"A distinctive quality or atmosphere." That's one of the definitions of the word 'flavour'. And each and every neighbourhood I've ever lived in has had its own distinct flavour. Whether it was intrinsic, or just the way I perceived things, I'm not quite sure; perhaps a little of both. In the latter case, if you live in the same house and area for many years, that perception can change with age, because when you're a kid and the territory is your playground, the way you view your surrounding environs differs from when you're an adult and it's only the place where you live. As a grown-up, you no longer play in the woods and climb the trees, or go exploring the boundaries of your locale with your pals, so your perception (and thus the flavour) of the place likely adapts to your shifting experience of it.
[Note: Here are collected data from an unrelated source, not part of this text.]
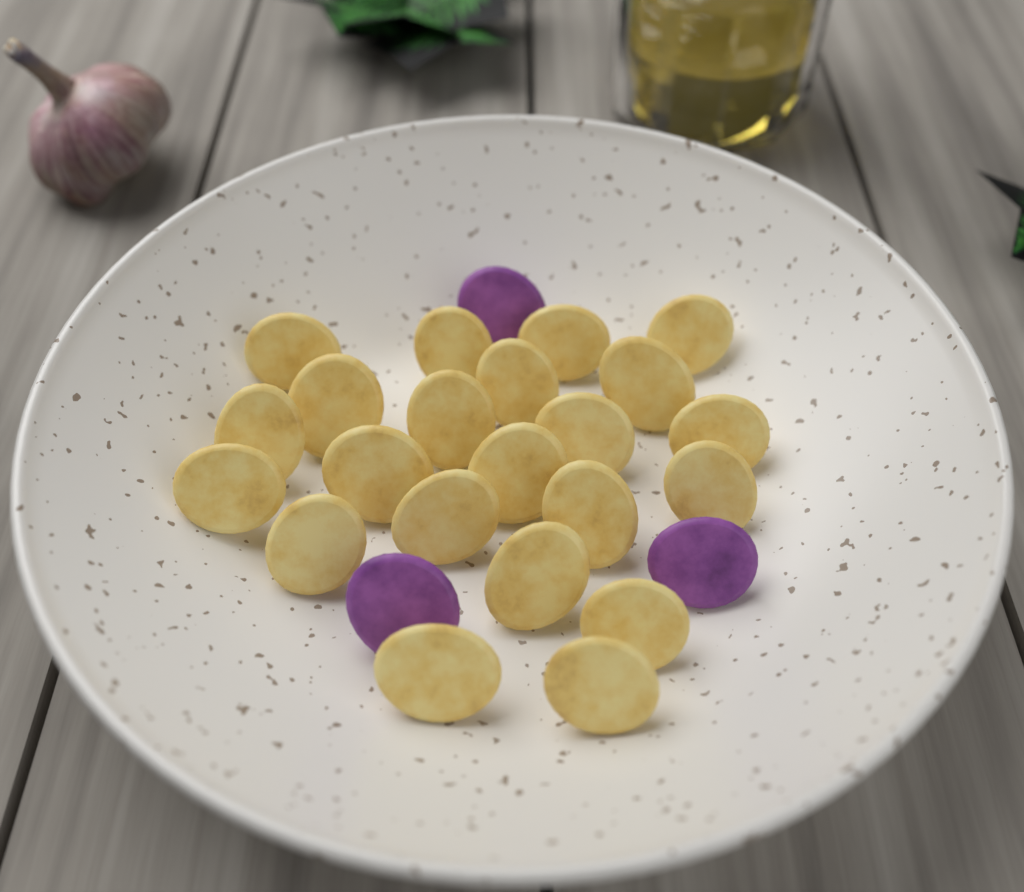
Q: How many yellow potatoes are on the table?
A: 22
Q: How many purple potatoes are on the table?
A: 3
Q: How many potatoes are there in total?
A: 25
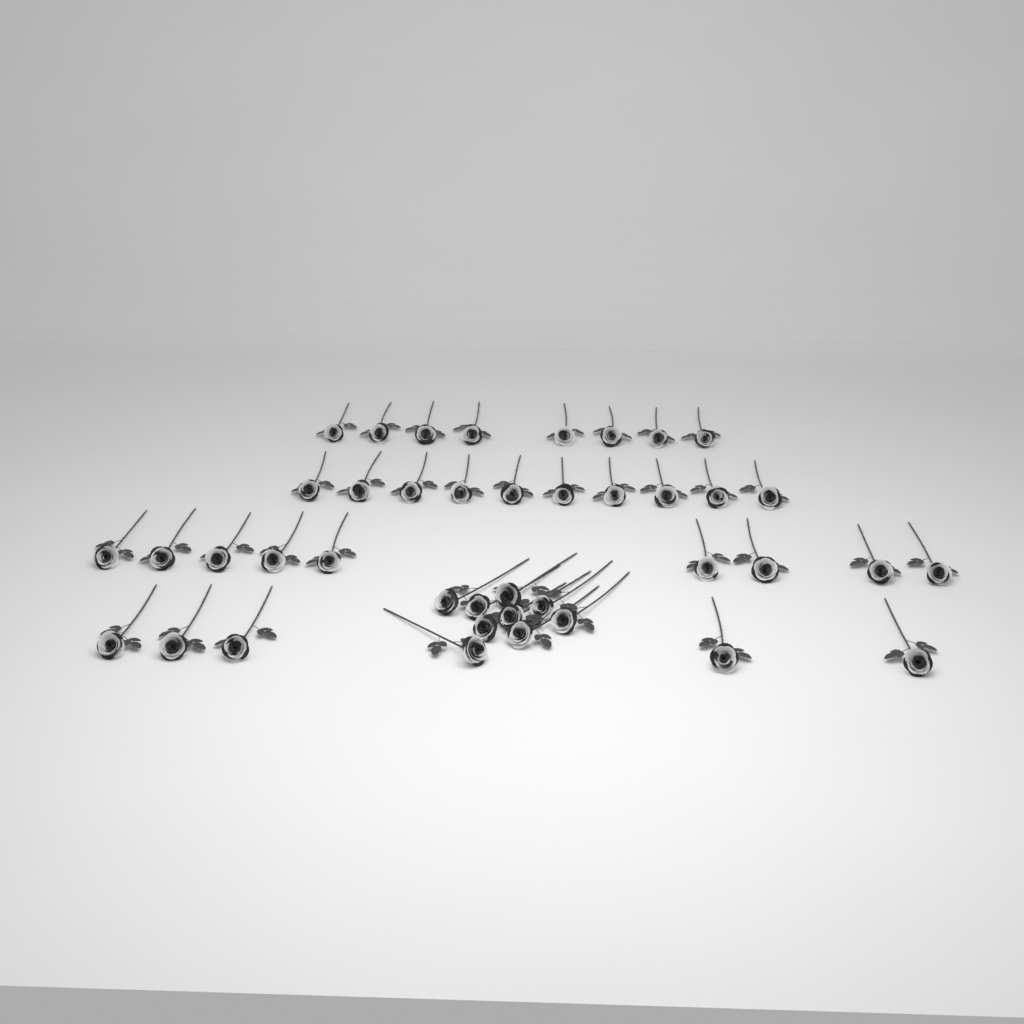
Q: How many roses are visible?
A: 41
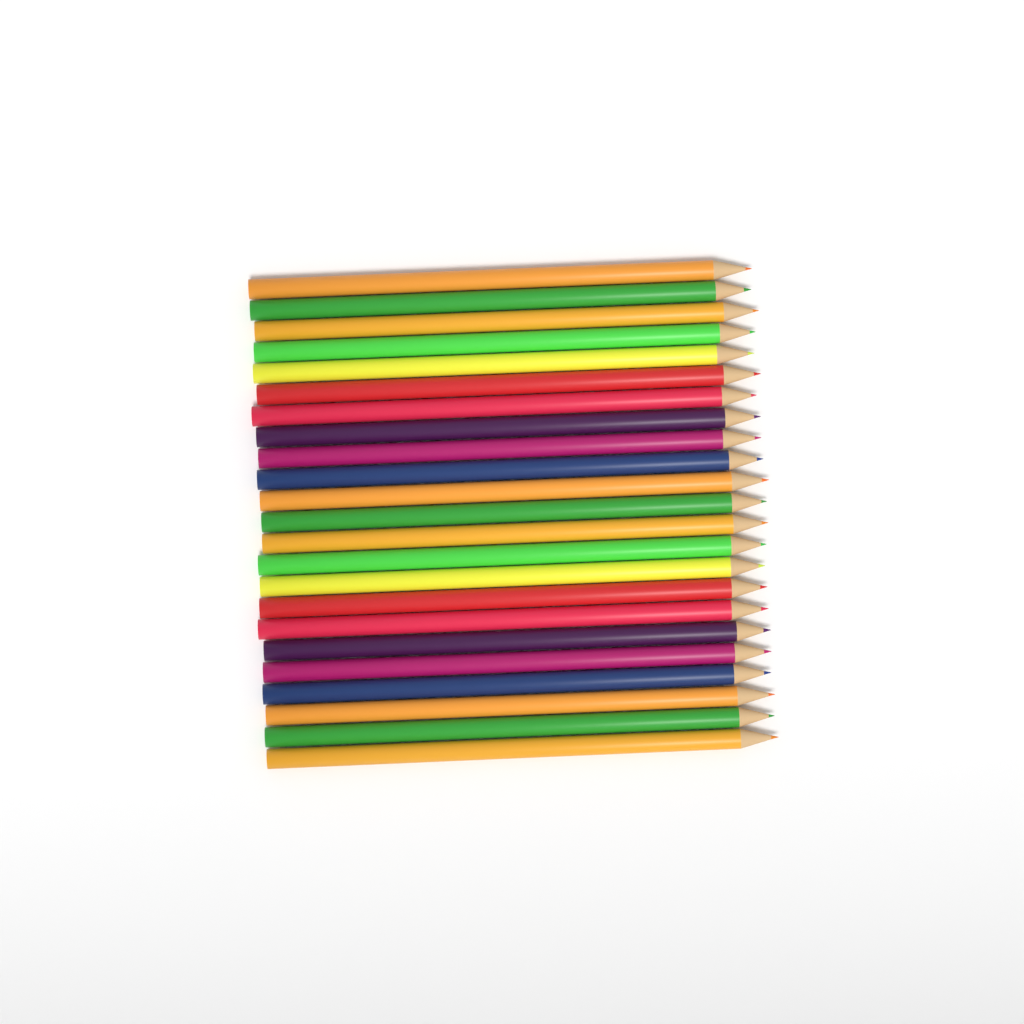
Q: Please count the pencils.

In my case, I know that my neighbourhood no longer 'tastes' exactly as it did when I was a teenager. That's due to various reasons, many of them ones of style. For example, the pavements no longer have light grey slabs, but instead sport a dark tar macadam. Street lights are no longer painted light grey, but for many years were of a much darker hue before being replaced with bare aluminium ones. The designs of the cars parked in the street are totally different to cars of the '70s. There are fewer green spaces for kids to play, and the horizons are narrowing because of new edifices blotting out the sky. Even something as seemingly trivial as the shape and colour of window frames can alter the mood of a street in quite a significant way. The 'feeling' I now experience of my surroundings when I leave my house to go shopping or visiting is not the same as when I was a teenager or young adult on my way to school or work, or simply going to see friends.
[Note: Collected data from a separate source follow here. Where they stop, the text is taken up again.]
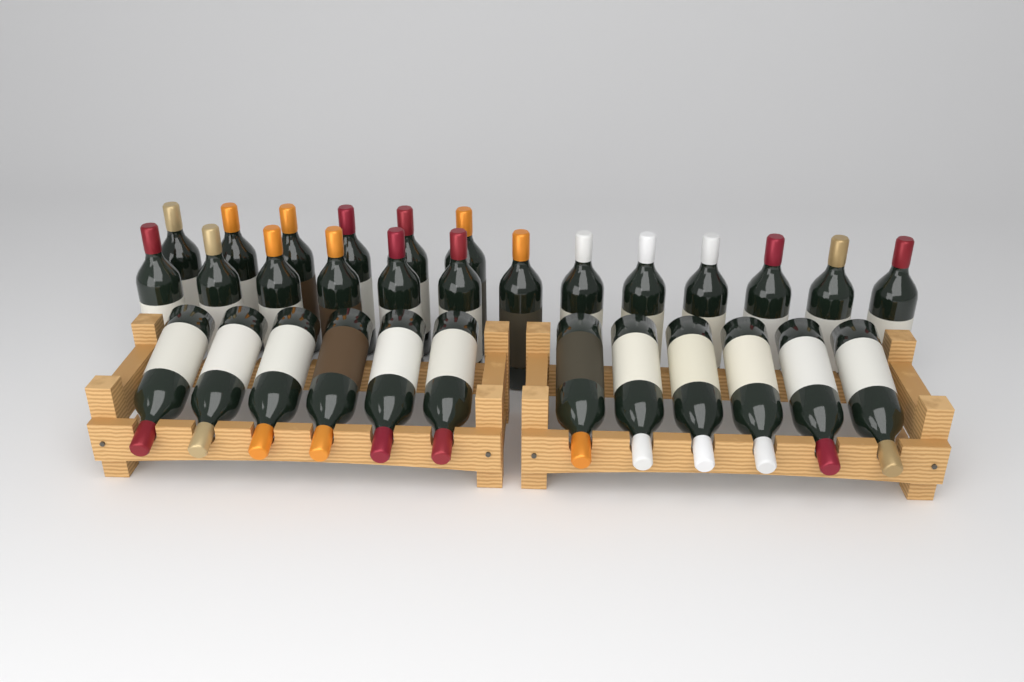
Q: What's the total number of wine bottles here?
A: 31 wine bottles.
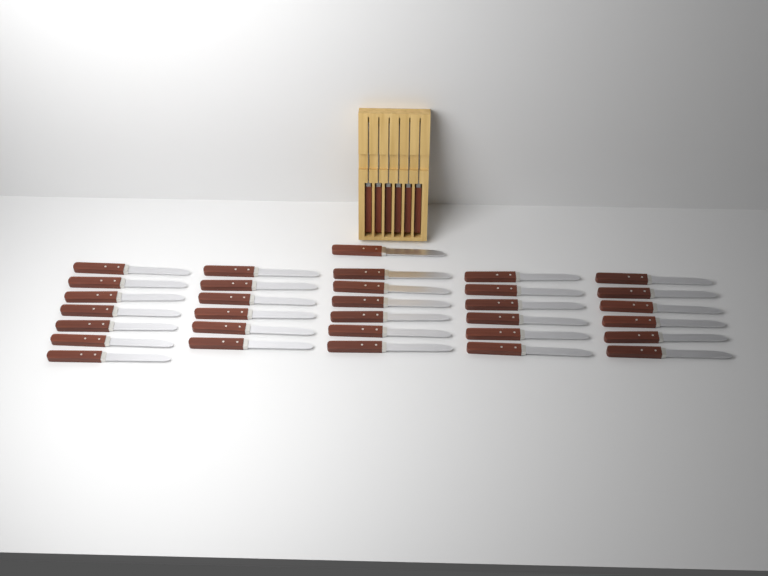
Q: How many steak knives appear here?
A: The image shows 38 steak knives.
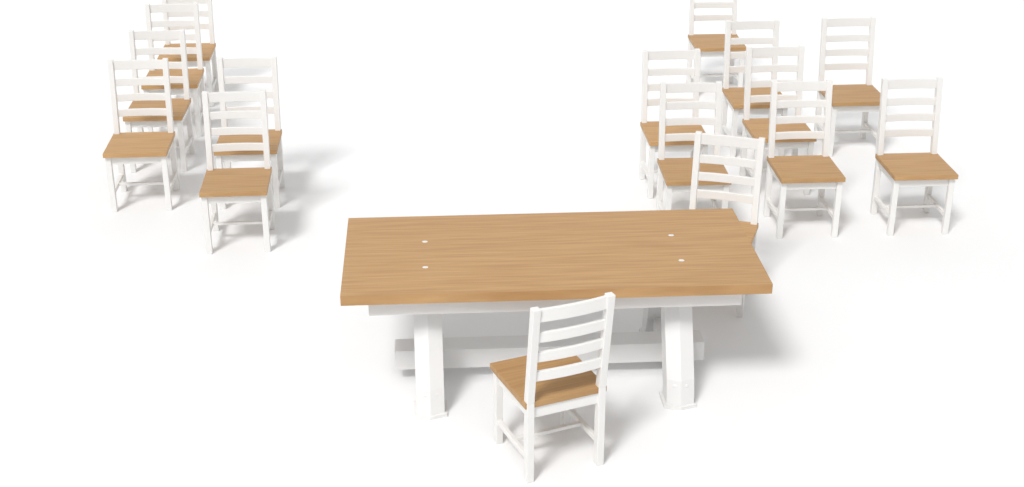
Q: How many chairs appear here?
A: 16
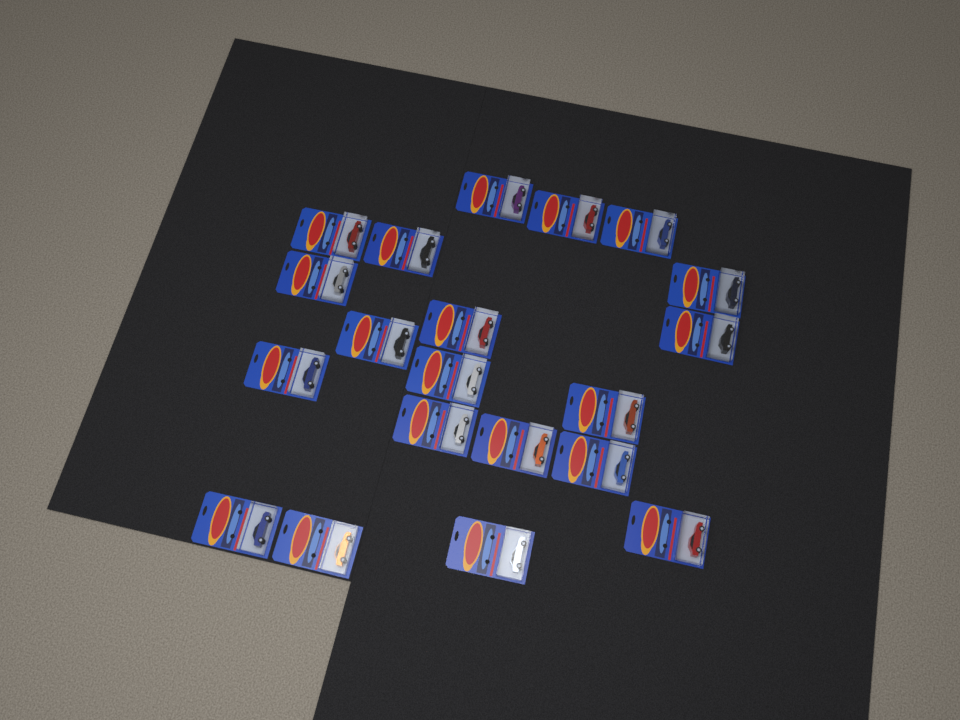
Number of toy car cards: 20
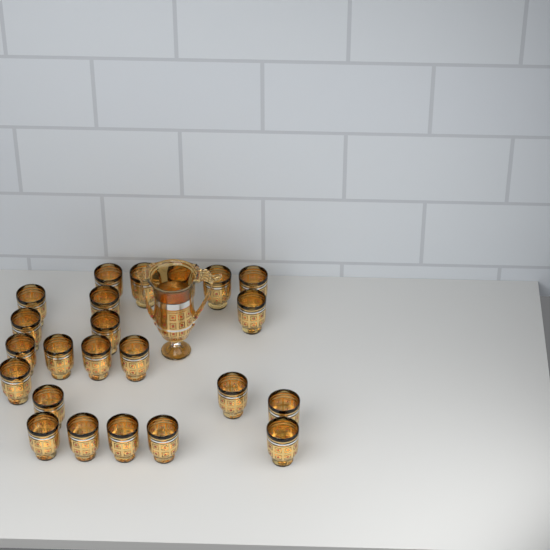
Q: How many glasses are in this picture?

But there's another factor. When I was younger, lingering thoughts of mortality did not concern me with quite the same intensity as they do nowadays (after all, the prospect of death seems far more remote in youth), and I had a sense of optimism about life. Free from the worry of earning a living, or securing a future and raising a family, when I was a kid life seemed like one big adventure and I couldn't wait to see what a new day would bring. Now, rapidly approaching old age and in physical and intellectual decline, I fear for the future and could see tomorrow far enough (except when waiting for some item purchased on eBay to arrive). All those different factors coalesce to alter not only my perception of my place in the scheme of things, but also to change the 'scheme of things' itself. A two-pronged attack as it were.
Perhaps it's a mistake to stay in the same environment for any significant length of time. Maybe people need to change their surroundings every so often, otherwise the taste of daily living becomes stale and no more than an endless repetition of things that no longer satisfy, no longer inspire. True, the pattern of life is pretty much the same wherever we live, but the illusion of 'freshness' and 'newness' that comes with a change of locale is perhaps the closest we'll ever get to feeling that our daily grind has been infused with new 'life'.
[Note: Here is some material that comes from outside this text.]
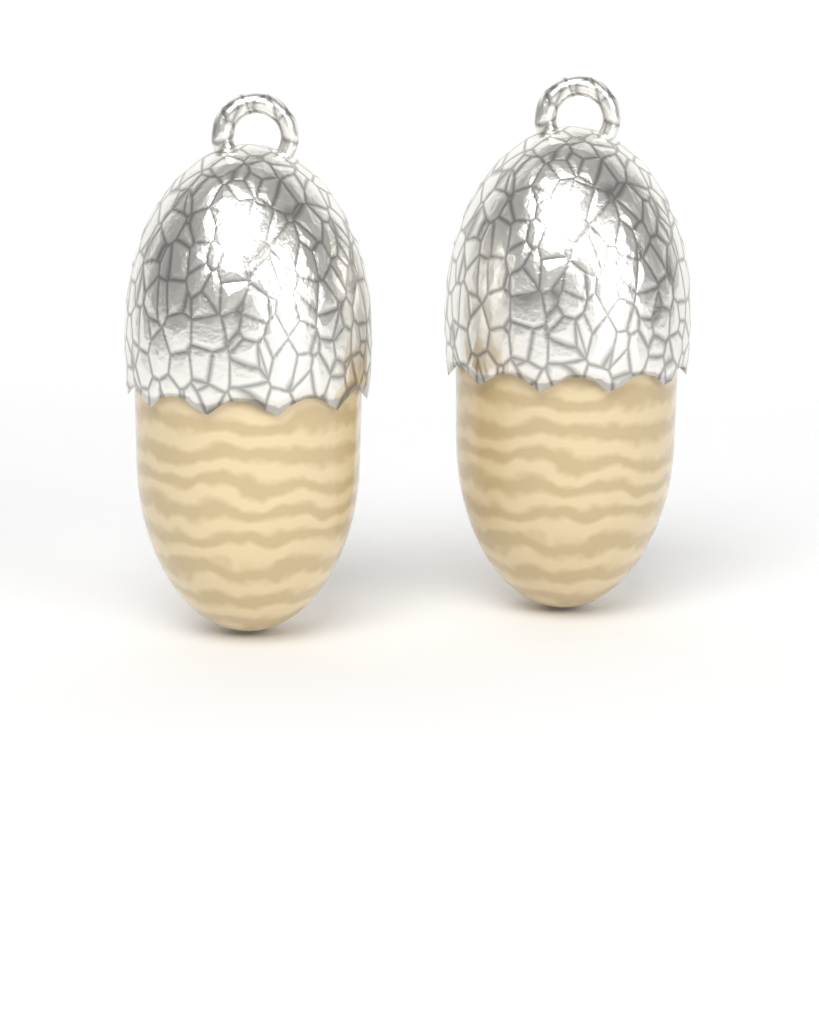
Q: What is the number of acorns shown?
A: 2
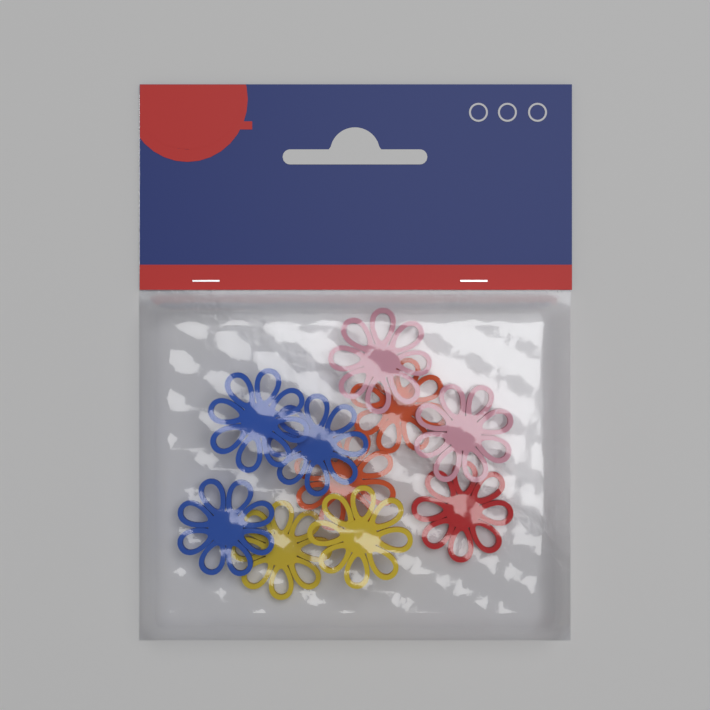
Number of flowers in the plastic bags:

Are you an adult who's lived in the same house since you were a kid? If so, do you recognise what I'm trying to say, or does the continuity of your life from infancy afford a comfort that you'd be loath to relinquish? Or do you sometimes feel suffocated by it and yearn for change? Particularly if the place as you once knew it no longer seems the same, and you're merely clinging on to the ghost of a memory of how things used to be. If you can make head or tail of what I've been rabbiting on about, I'd be interested in reading your thoughts in the comments section.
8 comments:
You're mocking me...
(That'll make more sense in about 5 hours)
Oh, that's right - you've jumped about a bit in your time, haven't you? Was there ever a time you wish you'd stayed in the same place for longer than you did?
Not just that. You've since seen how poorly my post on my past compares to yours, eh? And we've seen how disconnected i am from my own timeline from your post earlier this week.
Yeah, there were times. Note that not only locations were constantly changing, that also prevented any long term friendships/relationships during those early decades. No doubt that contributed to my hermit nature.
But, on the plus side, that constant change and shifting view of the world taught me at a very early age to understand how much of what we're told is pure BS. I find the very broad exposure to the world and to many different peoples gave me a perspective that was a fair trade, to me.
The lack of roots diminishes connection, but is liberating in return.
By the time I was 13 and a half, I'd lived in 5 different abodes, so I was always the new kid on the block - then I was gone. However, I first moved into this house 45 years ago, and I do like having the familiar around me... sometimes though, it just doesn't seem all that familiar anymore. I'm not sure I want to be 'liberated' though - not at my age.
God, I want to comment on this but I'm so tired. Maybe later..
I've just awoken from a sleep 'cos I'm tired all the time, so I know how you feel. Grab a kip and return later as I'd certainly be very interested in your take on this.
I've moved house 13 times. I don't think I want to go back to my childhood home, if that were possible. And I found although I yearned for years to come back to Glasgow that I didn't enjoy it at all. The house I'm now renting in Elgin is the nicest place I've ever lived, I reckon.
Going by the photos you showed on your blog, it certainly looks like a really nice house. Funny that in sometimes yearning for a 'golden age', we don't realise that in clinging on to a dream of the past we might be depriving ourselves of an even better future.